(Saved data entries)
○ ○ ○

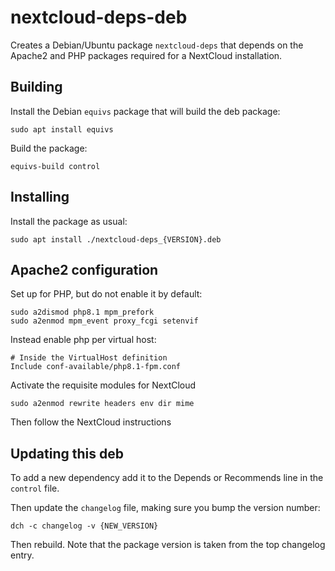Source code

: # nextcloud-deps-deb

Creates a Debian/Ubuntu package `nextcloud-deps` that depends on the
Apache2 and PHP packages required for a NextCloud installation.

## Building

Install the Debian `equivs` package that will build the deb package:

    sudo apt install equivs

Build the package:

    equivs-build control

## Installing

Install the package as usual:

    sudo apt install ./nextcloud-deps_{VERSION}.deb

## Apache2 configuration

Set up for PHP, but do not enable it by default:

    sudo a2dismod php8.1 mpm_prefork
    sudo a2enmod mpm_event proxy_fcgi setenvif

Instead enable php per virtual host:

    # Inside the VirtualHost definition
    Include conf-available/php8.1-fpm.conf

Activate the requisite modules for NextCloud

    sudo a2enmod rewrite headers env dir mime

Then follow the NextCloud instructions
    
## Updating this deb

To add a new dependency add it to the Depends or Recommends line in
the `control` file.

Then update the `changelog` file, making sure you bump the version
number:

    dch -c changelog -v {NEW_VERSION}

Then rebuild.  Note that the package version is taken from the top
changelog entry.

○ ○ ○

What to do :: Write out the entries word for word. Skip the pictures.

Response to the task ::
Source code

: # nextcloud-deps-deb

Creates a Debian/Ubuntu package `nextcloud-deps` that depends on the
Apache2 and PHP packages required for a NextCloud installation.

## Building

Install the Debian `equivs` package that will build the deb package:

    sudo apt install equivs

Build the package:

    equivs-build control

## Installing

Install the package as usual:

    sudo apt install ./nextcloud-deps_{VERSION}.deb

## Apache2 configuration

Set up for PHP, but do not enable it by default:

    sudo a2dismod php8.1 mpm_prefork
    sudo a2enmod mpm_event proxy_fcgi setenvif

Instead enable php per virtual host:

    # Inside the VirtualHost definition
    Include conf-available/php8.1-fpm.conf

Activate the requisite modules for NextCloud

    sudo a2enmod rewrite headers env dir mime

Then follow the NextCloud instructions
    
## Updating this deb

To add a new dependency add it to the Depends or Recommends line in
the `control` file.

Then update the `changelog` file, making sure you bump the version
number:

    dch -c changelog -v {NEW_VERSION}

Then rebuild.  Note that the package version is taken from the top
changelog entry.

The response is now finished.